Copy the data word for word, starting at its very first line and ending at the line that contains "team/PyBaMM:issue", including that line.
____ Materials provided
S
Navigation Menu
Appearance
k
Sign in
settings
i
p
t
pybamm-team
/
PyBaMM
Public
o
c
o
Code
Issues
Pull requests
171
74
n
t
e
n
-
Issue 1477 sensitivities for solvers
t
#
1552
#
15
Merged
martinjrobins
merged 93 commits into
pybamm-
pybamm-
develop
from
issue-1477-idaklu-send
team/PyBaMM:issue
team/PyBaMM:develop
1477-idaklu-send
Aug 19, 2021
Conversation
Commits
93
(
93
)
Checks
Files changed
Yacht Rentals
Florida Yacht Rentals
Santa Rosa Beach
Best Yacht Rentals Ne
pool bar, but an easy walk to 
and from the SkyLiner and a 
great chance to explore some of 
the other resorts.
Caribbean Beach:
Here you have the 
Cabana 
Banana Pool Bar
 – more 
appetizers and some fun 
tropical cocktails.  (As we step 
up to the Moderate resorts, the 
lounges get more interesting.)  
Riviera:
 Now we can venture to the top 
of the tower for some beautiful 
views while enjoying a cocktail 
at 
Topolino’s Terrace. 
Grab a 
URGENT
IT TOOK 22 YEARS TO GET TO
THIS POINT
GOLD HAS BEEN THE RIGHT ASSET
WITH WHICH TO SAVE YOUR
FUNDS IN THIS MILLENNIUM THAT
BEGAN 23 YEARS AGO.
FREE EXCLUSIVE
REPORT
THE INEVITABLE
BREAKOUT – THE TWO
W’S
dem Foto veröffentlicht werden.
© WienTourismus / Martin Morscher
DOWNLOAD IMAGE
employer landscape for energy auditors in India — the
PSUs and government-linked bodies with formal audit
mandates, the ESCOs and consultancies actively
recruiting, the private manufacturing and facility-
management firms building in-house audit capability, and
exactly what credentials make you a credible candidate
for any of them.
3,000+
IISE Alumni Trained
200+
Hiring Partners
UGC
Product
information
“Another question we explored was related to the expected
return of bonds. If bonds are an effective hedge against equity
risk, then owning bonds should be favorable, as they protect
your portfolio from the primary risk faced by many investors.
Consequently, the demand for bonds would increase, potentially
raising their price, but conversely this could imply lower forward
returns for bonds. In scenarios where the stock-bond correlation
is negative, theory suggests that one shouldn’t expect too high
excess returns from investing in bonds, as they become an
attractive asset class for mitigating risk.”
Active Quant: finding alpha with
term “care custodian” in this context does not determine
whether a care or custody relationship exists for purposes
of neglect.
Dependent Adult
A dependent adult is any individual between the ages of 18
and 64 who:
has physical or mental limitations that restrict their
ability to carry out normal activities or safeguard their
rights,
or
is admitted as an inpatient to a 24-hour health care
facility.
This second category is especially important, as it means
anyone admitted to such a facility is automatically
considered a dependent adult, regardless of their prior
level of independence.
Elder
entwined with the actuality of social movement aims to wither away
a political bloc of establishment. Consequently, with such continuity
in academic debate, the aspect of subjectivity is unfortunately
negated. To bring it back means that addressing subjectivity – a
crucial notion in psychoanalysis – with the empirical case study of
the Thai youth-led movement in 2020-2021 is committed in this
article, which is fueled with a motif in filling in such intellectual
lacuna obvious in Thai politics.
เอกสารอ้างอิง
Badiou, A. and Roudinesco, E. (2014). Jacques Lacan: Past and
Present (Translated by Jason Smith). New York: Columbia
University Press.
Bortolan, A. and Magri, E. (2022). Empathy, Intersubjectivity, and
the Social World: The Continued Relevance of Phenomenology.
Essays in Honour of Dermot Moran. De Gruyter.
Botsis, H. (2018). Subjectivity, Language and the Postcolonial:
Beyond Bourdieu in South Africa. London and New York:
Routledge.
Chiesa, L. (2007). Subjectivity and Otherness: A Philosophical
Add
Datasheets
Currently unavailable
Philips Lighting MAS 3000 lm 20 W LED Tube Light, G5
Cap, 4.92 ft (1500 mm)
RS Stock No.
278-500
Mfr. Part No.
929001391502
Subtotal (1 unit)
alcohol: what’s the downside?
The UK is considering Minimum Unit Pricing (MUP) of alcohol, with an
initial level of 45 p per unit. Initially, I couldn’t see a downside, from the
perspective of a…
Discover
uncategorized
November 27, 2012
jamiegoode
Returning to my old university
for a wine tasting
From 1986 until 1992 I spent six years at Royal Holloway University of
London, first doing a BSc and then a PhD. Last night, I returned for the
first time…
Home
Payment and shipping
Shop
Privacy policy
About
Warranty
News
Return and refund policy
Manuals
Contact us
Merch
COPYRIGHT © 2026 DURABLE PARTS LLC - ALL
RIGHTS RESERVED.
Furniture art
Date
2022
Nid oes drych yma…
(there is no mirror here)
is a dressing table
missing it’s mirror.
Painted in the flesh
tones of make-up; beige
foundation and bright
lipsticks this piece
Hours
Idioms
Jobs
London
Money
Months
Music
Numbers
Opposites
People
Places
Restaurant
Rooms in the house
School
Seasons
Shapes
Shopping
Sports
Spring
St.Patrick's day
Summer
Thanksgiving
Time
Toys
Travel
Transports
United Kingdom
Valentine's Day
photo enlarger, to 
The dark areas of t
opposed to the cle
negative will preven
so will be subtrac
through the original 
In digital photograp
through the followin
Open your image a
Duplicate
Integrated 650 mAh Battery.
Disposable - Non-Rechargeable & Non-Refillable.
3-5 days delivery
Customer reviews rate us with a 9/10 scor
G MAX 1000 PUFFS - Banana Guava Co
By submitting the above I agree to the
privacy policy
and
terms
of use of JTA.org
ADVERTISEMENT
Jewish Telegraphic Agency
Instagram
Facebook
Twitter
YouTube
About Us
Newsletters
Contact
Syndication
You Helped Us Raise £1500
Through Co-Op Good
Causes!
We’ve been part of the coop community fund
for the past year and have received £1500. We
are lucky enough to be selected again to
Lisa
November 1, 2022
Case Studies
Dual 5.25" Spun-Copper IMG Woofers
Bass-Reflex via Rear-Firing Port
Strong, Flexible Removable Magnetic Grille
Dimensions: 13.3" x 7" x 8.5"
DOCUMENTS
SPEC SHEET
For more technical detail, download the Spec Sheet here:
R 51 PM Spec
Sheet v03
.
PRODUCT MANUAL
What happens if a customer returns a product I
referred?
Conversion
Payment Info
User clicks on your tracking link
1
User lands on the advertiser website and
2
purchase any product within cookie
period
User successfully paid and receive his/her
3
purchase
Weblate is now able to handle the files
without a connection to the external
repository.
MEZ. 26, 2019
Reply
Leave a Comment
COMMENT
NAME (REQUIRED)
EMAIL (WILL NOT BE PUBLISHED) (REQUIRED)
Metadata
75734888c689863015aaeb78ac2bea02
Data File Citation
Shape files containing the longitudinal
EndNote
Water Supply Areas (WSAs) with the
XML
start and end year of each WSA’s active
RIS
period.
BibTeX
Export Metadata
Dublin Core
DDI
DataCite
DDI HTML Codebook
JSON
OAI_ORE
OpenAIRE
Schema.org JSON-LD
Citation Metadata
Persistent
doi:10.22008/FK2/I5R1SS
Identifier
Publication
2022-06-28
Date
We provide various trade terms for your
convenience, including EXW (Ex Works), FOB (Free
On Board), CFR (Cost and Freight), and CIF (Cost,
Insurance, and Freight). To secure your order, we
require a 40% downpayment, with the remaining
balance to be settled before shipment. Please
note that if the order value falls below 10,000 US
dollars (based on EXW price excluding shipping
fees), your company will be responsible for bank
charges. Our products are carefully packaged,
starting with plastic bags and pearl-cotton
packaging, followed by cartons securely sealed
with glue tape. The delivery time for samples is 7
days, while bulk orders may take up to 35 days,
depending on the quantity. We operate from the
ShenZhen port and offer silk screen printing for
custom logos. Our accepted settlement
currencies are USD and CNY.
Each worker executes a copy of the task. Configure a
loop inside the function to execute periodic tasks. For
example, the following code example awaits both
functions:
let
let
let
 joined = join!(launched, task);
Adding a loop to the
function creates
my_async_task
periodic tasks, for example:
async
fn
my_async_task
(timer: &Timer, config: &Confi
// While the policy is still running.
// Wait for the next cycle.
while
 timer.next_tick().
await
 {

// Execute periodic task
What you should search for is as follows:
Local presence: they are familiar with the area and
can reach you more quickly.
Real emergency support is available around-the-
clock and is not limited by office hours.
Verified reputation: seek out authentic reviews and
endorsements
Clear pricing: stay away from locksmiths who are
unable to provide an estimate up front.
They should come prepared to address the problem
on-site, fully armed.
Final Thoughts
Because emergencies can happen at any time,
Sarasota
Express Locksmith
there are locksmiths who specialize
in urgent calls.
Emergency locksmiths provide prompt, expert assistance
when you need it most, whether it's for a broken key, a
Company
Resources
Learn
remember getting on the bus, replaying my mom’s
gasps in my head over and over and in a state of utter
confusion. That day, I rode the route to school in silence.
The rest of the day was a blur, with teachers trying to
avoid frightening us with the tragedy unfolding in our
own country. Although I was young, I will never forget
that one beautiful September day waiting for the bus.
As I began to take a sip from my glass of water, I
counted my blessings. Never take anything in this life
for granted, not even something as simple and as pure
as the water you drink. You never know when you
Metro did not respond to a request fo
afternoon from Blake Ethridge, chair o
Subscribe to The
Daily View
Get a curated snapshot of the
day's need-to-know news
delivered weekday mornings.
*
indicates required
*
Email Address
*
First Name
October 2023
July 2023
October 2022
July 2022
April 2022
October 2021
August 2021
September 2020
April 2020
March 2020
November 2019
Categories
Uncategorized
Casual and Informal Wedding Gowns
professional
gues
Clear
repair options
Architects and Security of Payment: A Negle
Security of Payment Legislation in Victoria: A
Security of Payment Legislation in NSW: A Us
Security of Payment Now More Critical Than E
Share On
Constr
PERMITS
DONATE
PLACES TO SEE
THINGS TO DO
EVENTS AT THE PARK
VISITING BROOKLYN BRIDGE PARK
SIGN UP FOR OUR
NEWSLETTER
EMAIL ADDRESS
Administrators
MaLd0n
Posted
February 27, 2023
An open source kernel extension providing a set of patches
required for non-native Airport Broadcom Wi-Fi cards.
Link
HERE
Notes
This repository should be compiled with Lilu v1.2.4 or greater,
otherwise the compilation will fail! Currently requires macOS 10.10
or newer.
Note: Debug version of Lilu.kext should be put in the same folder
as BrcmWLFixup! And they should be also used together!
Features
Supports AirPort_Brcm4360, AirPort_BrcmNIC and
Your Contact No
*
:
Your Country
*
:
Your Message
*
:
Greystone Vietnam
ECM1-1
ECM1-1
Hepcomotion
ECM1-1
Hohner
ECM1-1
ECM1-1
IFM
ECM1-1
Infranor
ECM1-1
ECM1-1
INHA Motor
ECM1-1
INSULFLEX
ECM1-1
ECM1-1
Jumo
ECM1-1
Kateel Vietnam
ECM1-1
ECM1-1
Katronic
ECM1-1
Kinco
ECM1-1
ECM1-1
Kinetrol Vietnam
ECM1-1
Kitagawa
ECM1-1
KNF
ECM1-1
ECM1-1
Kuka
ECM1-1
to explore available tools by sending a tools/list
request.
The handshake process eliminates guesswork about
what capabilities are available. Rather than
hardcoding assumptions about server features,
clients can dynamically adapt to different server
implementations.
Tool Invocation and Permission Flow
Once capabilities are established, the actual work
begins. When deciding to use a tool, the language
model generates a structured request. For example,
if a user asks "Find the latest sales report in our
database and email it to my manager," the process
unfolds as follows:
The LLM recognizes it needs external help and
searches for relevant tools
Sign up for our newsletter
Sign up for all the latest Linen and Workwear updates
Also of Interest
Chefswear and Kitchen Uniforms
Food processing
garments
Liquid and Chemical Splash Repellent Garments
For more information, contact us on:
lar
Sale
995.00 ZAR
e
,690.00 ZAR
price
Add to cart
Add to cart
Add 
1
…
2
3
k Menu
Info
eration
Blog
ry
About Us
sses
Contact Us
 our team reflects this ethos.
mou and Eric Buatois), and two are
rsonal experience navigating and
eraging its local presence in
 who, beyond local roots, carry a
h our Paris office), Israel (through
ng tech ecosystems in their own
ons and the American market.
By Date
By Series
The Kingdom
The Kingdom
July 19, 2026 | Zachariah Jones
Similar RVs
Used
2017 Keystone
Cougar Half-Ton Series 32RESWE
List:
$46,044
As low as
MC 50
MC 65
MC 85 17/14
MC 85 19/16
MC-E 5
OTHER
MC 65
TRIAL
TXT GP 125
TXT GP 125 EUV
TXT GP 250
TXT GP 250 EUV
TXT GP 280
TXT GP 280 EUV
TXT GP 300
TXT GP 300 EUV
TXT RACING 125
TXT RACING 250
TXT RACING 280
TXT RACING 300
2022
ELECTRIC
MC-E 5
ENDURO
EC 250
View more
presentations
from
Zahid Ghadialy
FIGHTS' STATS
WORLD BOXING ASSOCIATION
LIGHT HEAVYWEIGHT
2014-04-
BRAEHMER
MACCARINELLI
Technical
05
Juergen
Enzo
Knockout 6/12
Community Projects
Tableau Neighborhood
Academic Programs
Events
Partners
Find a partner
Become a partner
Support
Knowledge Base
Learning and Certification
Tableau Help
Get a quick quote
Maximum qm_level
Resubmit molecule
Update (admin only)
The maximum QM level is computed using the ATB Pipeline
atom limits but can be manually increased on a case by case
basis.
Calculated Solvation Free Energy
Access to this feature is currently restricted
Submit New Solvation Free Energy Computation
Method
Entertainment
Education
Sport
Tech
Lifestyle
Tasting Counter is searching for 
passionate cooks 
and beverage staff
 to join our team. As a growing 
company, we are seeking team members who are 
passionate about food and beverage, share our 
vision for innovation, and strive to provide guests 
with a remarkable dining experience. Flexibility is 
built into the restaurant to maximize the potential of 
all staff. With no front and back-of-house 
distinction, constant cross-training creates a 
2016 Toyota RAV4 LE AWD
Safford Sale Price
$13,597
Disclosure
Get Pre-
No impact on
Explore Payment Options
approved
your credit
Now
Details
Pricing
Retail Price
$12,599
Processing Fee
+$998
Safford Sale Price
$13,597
________
- _Problem solution_
S
Navigation Menu
Appearance
k
Sign in
settings
i
p
t
pybamm-team
/
PyBaMM
Public
o
c
o
Code
Issues
Pull requests
171
74
n
t
e
n
-
Issue 1477 sensitivities for solvers
t
#
1552
#
15
Merged
martinjrobins
merged 93 commits into
pybamm-
pybamm-
develop
from
issue-1477-idaklu-send
team/PyBaMM:issue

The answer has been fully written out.